* _Opdrachten_
1 > Noem alle artikelen in het fragment, telkens met nummer en titel.
2 > Binnen welke termijn stelt het college volgens het fragment de loonwaarde vast?
3 > Geef uit het fragment letterlijk het stuk terug dat opent met de woorden waarin "Het college stelt" voorkomt en sluit met "loonkostensubsidie in acht.".

* _Geselecteerd fragment_
—————
Artikel 13. Sociale activering

  • 1.

    Het college kan een persoon die behoort tot de doelgroep activiteiten aanbieden in het kader van sociale activering.

  • 2.

    Het college stemt de duur van de in lid 1 bedoelde activiteiten af op de mogelijkheden en capaciteiten van die persoon.

 

Hoofdstuk 6. Specifieke bepalingen doelgroep Breed offensief

Paragraaf 6.1 Administratief proces loonkostensubsidie

 

Artikel 14. Specifiek aanvraagproces loonkostensubsidie

  • 1.

    Het college verstrekt overeenkomstig artikel 10d, van de wet, ambtshalve of op aanvraag, loonkostensubsidie aan de werkgever die voornemens is een dienstbetrekking aan te gaan met een persoon die behoort tot de doelgroep loonkostensubsidie. In geval van een aanvraag zijn het tweede tot en met het vijfde lid van dit artikel van toepassing.

  • 2.

    Het college bevestigt de ontvangst van de aanvraag schriftelijk aan de werkgever, of als de aanvraag wordt gedaan door de persoon, aan de werkgever en de persoon.

  • 3.

    Een aanvraag voor loonkostensubsidie wordt, als het een persoon betreft die nog niet behoort tot de doelgroep loonkostensubsidie, ook beschouwd als een aanvraag om vast te stellen of de persoon behoort tot de doelgroep loonkostensubsidie, bedoeld in artikel 10c, eerste lid, onder a, van de wet. Als deze aanvraag is gedaan na het begin van de dienstbetrekking voor een persoon als bedoeld in artikel 10d, tweede lid, van de wet, wordt de vaststelling of de persoon behoort tot de doelgroep loonkostensubsidie bepaald door middel van de Praktijkroute.

  • 4.

    Het college stelt binnen 8 weken na ontvangst van de aanvraag de loonwaarde vast, tenzij in overleg met de werkgever toepassing wordt gegeven aan artikel 10d, vijfde lid, van de wet.

  • 5.

    Het college neemt bij het verstrekken van de loonkostensubsidie het preferente proces loonkostensubsidie in acht.

 

Paragraaf 6.2 Procedure persoonlijke ondersteuning bij werk en overige voorzieningen

 

Artikel 15. Voorwaarden toekenning persoonlijke ondersteuning bij werk en overige voorzieningen

  • 1.

    Het college kan persoonlijke ondersteuning bij werk en overige voorzieningen verstrekken ten behoeve van een persoon met een arbeidsbeperking.

  • 2.

    Bij de toekenning van persoonlijke ondersteuning bij werk en overige voorzieningen gelden, onverminderd het bepaalde in artikel 3, de volgende voorwaarden:

    • a.
—————
* _Vermeld materiaal_
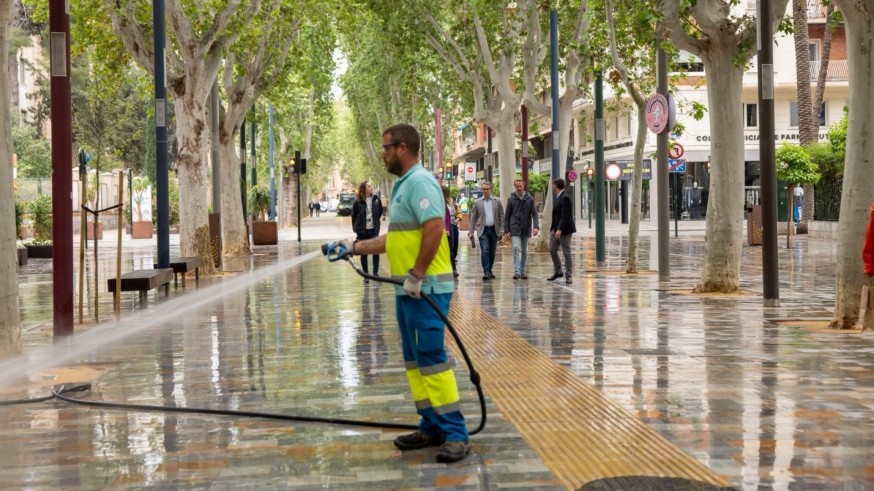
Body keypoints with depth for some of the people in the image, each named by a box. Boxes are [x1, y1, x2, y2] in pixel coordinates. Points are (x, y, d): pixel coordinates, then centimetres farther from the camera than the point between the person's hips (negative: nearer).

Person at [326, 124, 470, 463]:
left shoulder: (419, 181, -13)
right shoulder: (404, 185, 19)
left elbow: (434, 228, -24)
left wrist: (416, 275, -23)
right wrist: (353, 248, 26)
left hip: (425, 289, -10)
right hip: (408, 290, 10)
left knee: (431, 358, -10)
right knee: (415, 359, 11)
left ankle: (455, 434, -7)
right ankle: (432, 428, 17)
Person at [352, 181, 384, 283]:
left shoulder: (376, 199, -2)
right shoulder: (358, 202, -8)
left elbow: (380, 212, 14)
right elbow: (354, 216, 3)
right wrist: (355, 229, 3)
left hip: (374, 230, 1)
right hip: (362, 231, -1)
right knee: (363, 253, 5)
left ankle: (375, 273, 6)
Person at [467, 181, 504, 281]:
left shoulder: (497, 202, 7)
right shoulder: (477, 203, 4)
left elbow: (501, 216, 6)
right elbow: (473, 218, 5)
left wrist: (502, 230, -3)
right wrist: (471, 231, -1)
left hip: (494, 230, 2)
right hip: (483, 230, -2)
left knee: (492, 252, 7)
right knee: (485, 251, -12)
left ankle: (489, 271, 22)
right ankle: (486, 272, -13)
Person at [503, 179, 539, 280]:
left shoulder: (530, 198, 3)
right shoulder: (511, 199, 1)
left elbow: (534, 214, -1)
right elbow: (507, 216, 4)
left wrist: (536, 226, -15)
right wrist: (507, 230, -2)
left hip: (526, 229, 2)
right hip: (515, 229, -2)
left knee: (525, 251, 7)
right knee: (516, 248, -15)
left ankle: (523, 272, 14)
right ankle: (516, 271, -17)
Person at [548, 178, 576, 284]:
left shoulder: (565, 198, -18)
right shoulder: (558, 197, 12)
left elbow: (565, 216, -23)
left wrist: (560, 229, -27)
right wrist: (553, 225, 18)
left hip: (564, 229, -9)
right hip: (555, 228, 9)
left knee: (566, 253, -2)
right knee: (552, 250, 11)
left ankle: (568, 276, 3)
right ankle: (557, 271, 23)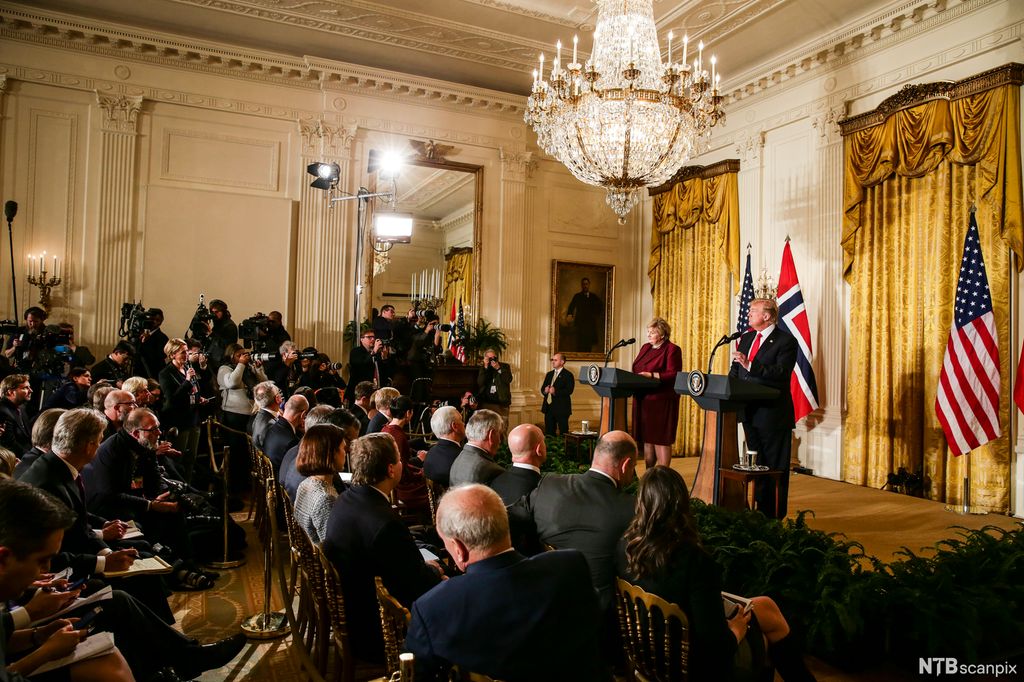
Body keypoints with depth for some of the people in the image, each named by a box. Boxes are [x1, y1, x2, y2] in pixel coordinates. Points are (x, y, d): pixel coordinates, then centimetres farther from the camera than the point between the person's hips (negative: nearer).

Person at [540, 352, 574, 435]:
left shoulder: (568, 375, -5)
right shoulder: (549, 374, 17)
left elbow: (569, 391, -15)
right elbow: (542, 388, 16)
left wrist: (556, 391, -26)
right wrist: (545, 391, -7)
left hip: (561, 408, -6)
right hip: (548, 408, 7)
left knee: (563, 432, -2)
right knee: (549, 432, 9)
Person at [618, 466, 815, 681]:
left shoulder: (625, 546, -16)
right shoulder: (695, 560, -33)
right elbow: (717, 643, -28)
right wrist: (736, 630, -6)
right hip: (691, 661, -5)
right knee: (767, 608, 19)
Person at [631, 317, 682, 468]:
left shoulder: (672, 349, -6)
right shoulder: (645, 347, 17)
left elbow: (673, 375, -15)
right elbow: (637, 370, 22)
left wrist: (651, 375, -21)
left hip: (661, 401, -7)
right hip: (643, 400, 7)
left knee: (661, 439, -3)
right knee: (646, 438, 11)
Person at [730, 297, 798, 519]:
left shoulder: (786, 341, -10)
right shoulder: (746, 338, 13)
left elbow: (781, 372, -23)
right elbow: (735, 370, 16)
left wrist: (749, 364, -31)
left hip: (773, 415, -7)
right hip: (750, 412, 7)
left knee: (775, 467, 3)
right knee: (757, 465, 16)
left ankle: (775, 517, 13)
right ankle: (760, 511, 28)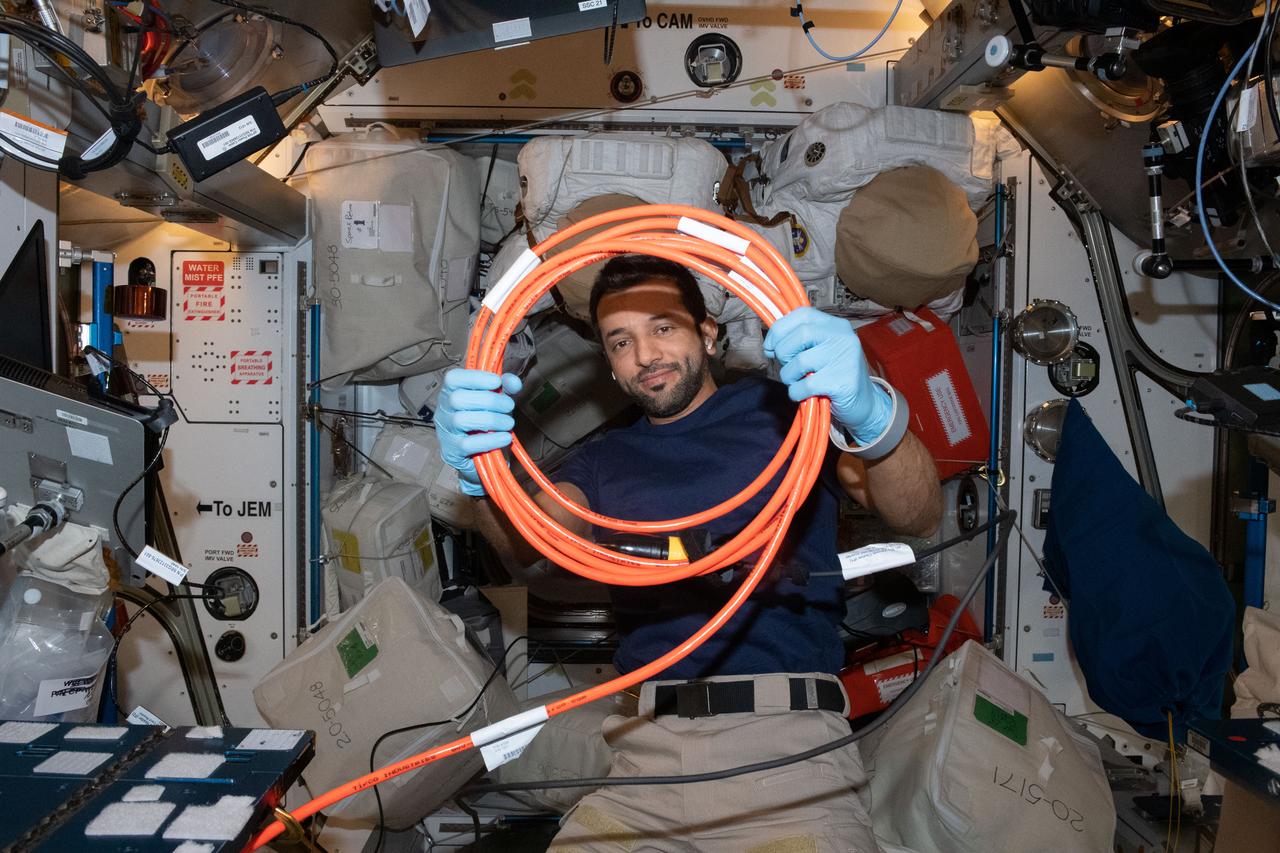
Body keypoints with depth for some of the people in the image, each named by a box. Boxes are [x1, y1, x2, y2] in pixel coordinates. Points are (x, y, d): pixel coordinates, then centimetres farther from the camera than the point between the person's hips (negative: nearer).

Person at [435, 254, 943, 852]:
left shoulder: (783, 407, 8)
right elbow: (529, 539, 0)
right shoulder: (603, 460, 18)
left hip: (783, 738, -3)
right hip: (641, 747, 3)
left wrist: (872, 417, -26)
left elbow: (916, 516, -4)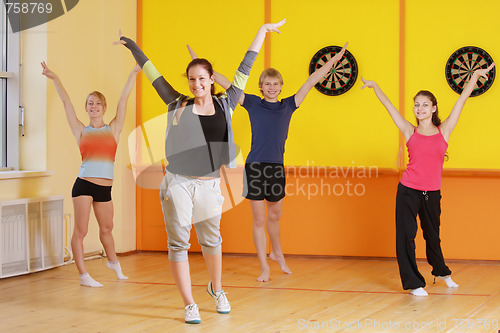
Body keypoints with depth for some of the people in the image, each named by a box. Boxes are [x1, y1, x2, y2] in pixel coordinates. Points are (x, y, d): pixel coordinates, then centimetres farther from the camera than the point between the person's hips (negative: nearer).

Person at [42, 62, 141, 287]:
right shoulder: (81, 131, 6)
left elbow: (123, 100, 7)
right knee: (80, 231, -4)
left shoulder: (113, 129, 9)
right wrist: (54, 78, 5)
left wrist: (134, 73, 7)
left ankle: (113, 262, 42)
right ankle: (83, 275, 3)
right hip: (84, 184, -2)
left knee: (106, 228, 19)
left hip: (105, 188, 2)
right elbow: (66, 101, 6)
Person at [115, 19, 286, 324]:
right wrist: (133, 47, 17)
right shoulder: (179, 105, 4)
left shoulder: (225, 104, 5)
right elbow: (153, 74, 11)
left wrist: (263, 31, 17)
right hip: (178, 183, -1)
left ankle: (216, 288, 39)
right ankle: (189, 304, 9)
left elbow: (245, 69, 11)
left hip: (209, 185, 1)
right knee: (178, 242, 0)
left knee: (211, 240, 14)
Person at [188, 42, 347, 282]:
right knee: (259, 220, 2)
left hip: (277, 167, 2)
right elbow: (227, 84, 2)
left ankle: (277, 253, 42)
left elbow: (310, 83, 9)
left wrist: (331, 62, 10)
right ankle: (264, 268, 12)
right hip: (255, 166, -2)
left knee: (275, 216, 18)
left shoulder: (288, 106, 8)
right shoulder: (253, 103, 3)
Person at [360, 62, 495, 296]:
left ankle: (441, 271, 42)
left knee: (432, 235, 18)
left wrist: (476, 75, 5)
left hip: (432, 193, 1)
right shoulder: (410, 132, 1)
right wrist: (374, 86, 4)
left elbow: (462, 99, 3)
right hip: (408, 191, -1)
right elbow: (388, 106, 4)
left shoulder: (444, 130, 2)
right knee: (406, 235, -4)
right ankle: (413, 283, 6)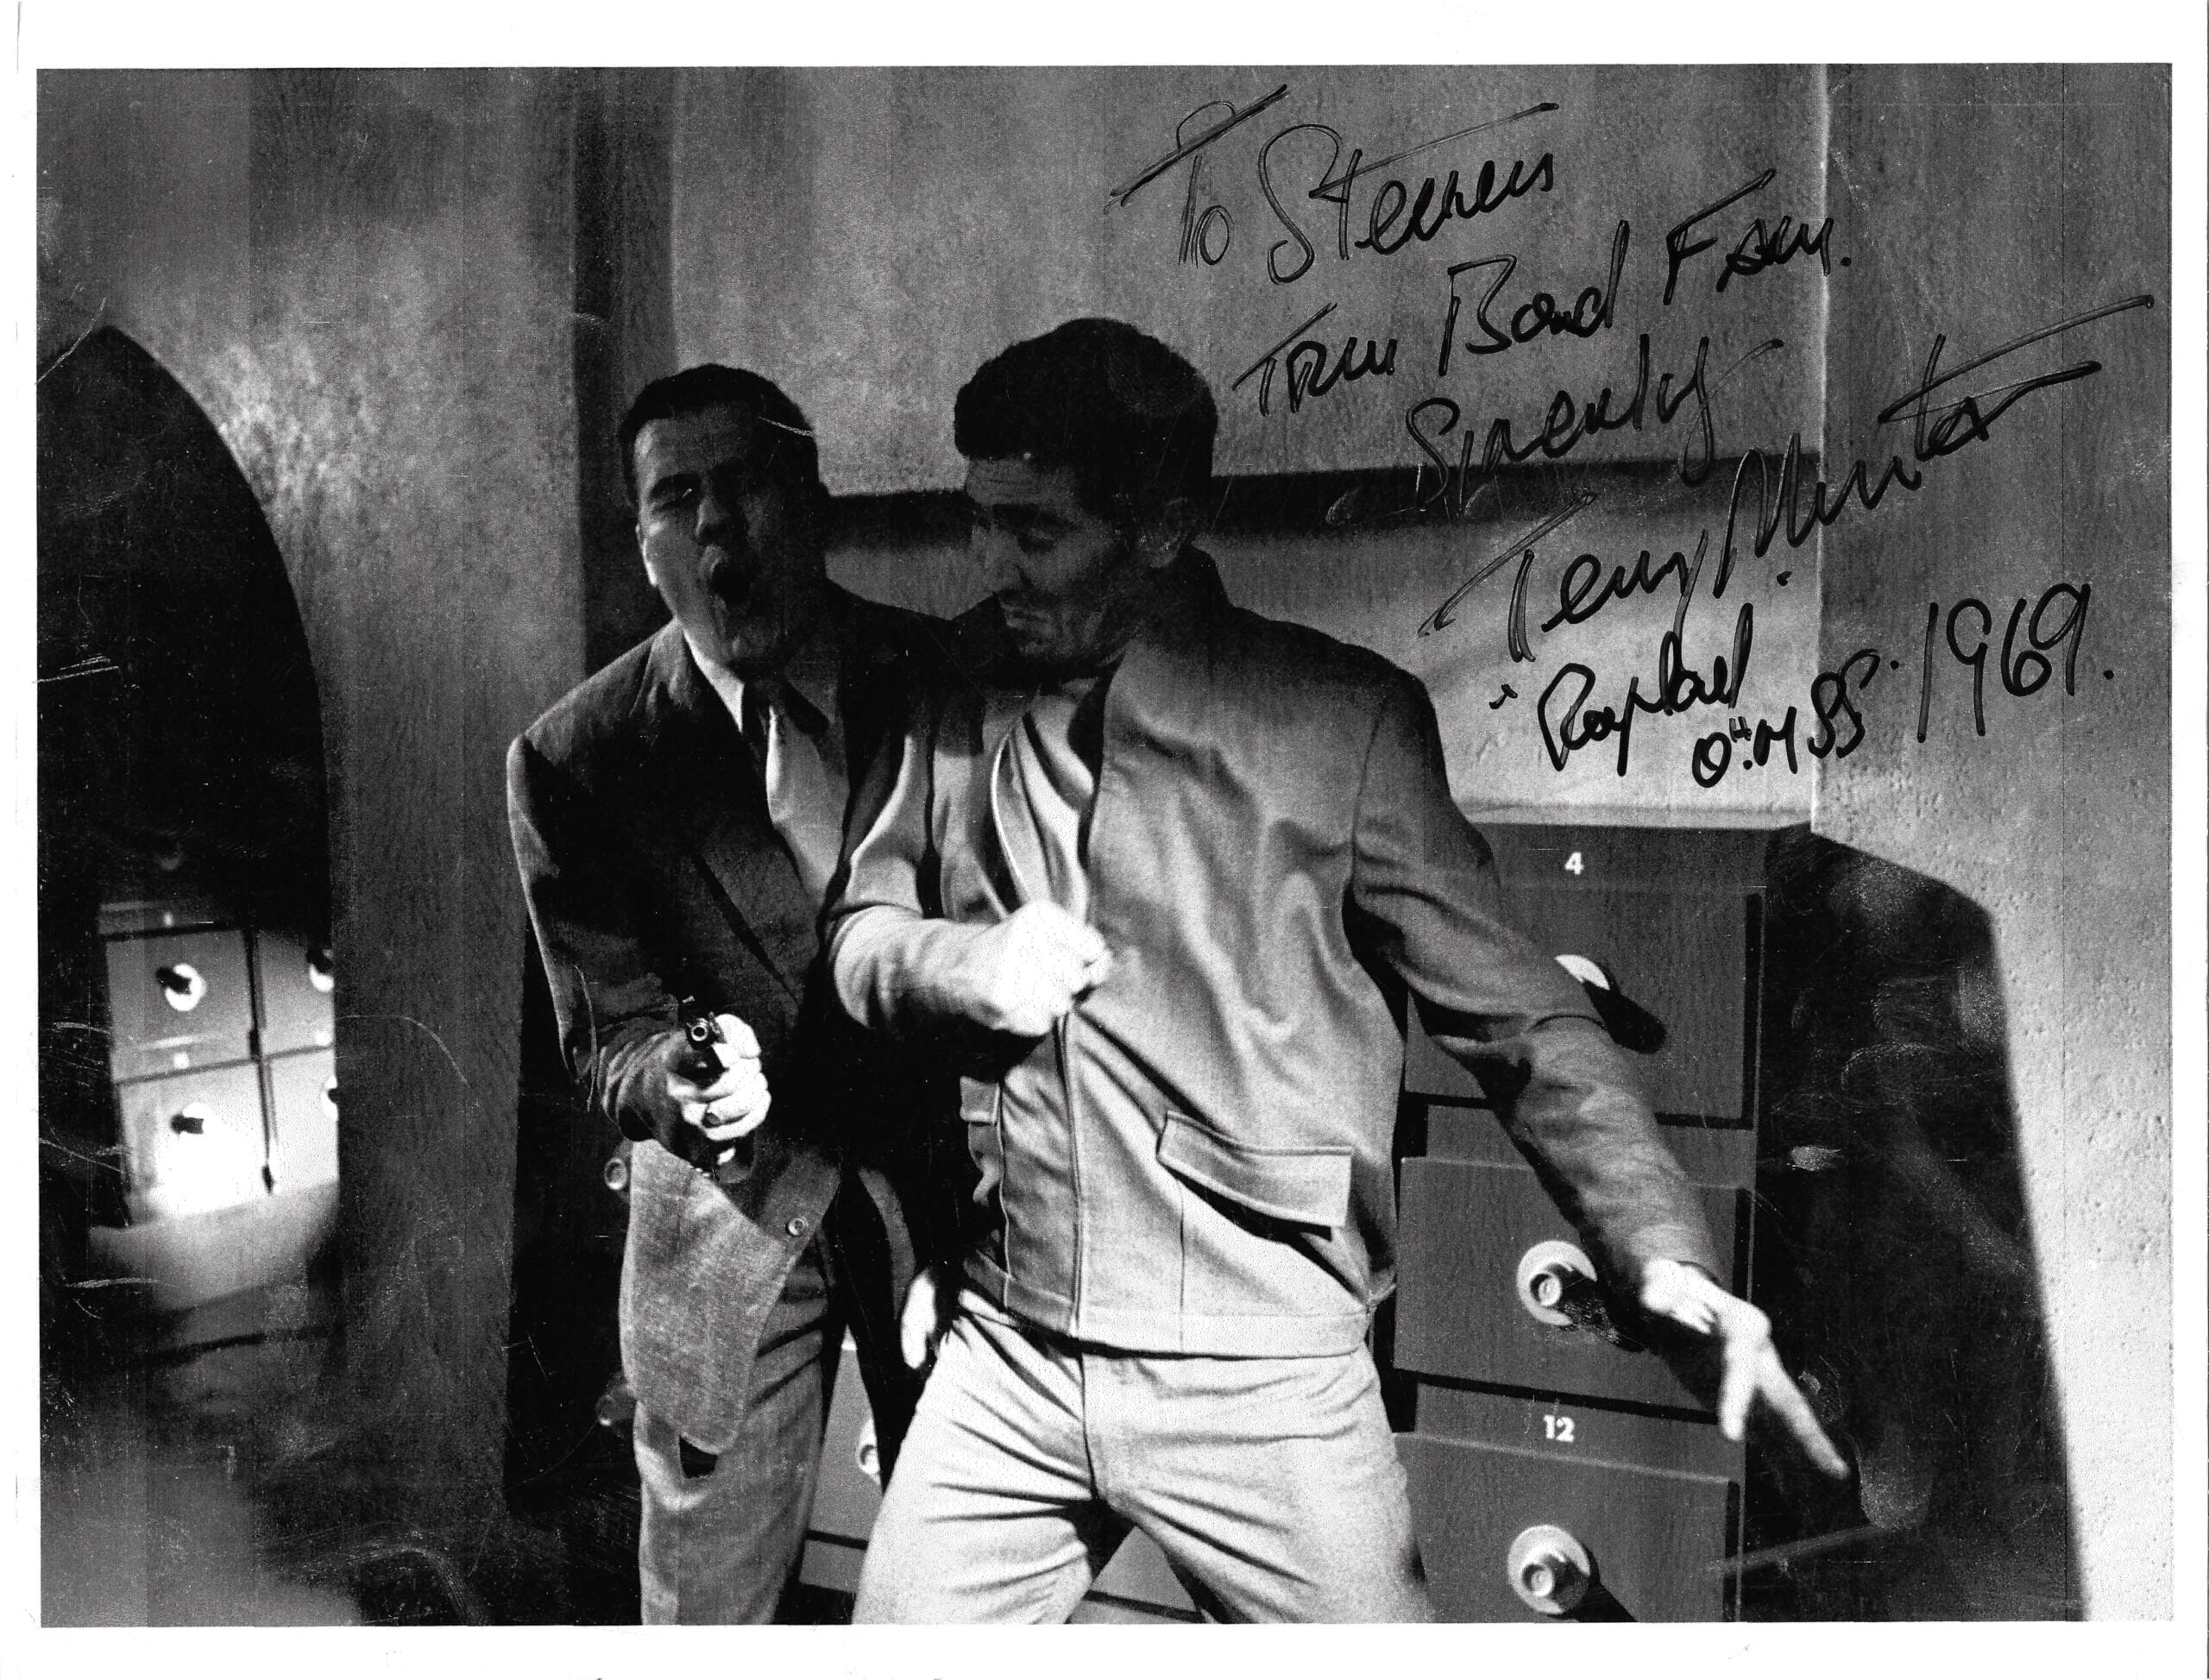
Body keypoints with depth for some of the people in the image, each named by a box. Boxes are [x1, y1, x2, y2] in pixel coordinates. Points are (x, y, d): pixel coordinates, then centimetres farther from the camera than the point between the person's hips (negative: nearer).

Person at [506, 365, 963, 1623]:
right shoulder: (574, 760, -8)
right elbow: (611, 1035, -3)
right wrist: (685, 1079, -27)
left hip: (952, 1183, 1)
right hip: (729, 1194, 0)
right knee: (708, 1597, 8)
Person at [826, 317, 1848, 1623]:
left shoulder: (1344, 719, -7)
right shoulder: (957, 716, 6)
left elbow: (1519, 1015, -6)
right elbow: (861, 930, 14)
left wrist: (1666, 1255, -17)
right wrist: (965, 964, -9)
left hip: (1259, 1371, -4)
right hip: (1009, 1357, 4)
—————
* _Antwoorden_
1 >
Artikel 13. Sociale activering
Artikel 14. Specifiek aanvraagproces loonkostensubsidie
Artikel 15. Voorwaarden toekenning persoonlijke ondersteuning bij werk en overige voorzieningen

2 > Binnen 8 weken na ontvangst van de aanvraag.

3 >
Het college stelt binnen 8 weken na ontvangst van de aanvraag de loonwaarde vast, tenzij in overleg met de werkgever toepassing wordt gegeven aan artikel 10d, vijfde lid, van de wet.

  • 5.

    Het college neemt bij het verstrekken van de loonkostensubsidie het preferente proces loonkostensubsidie in acht.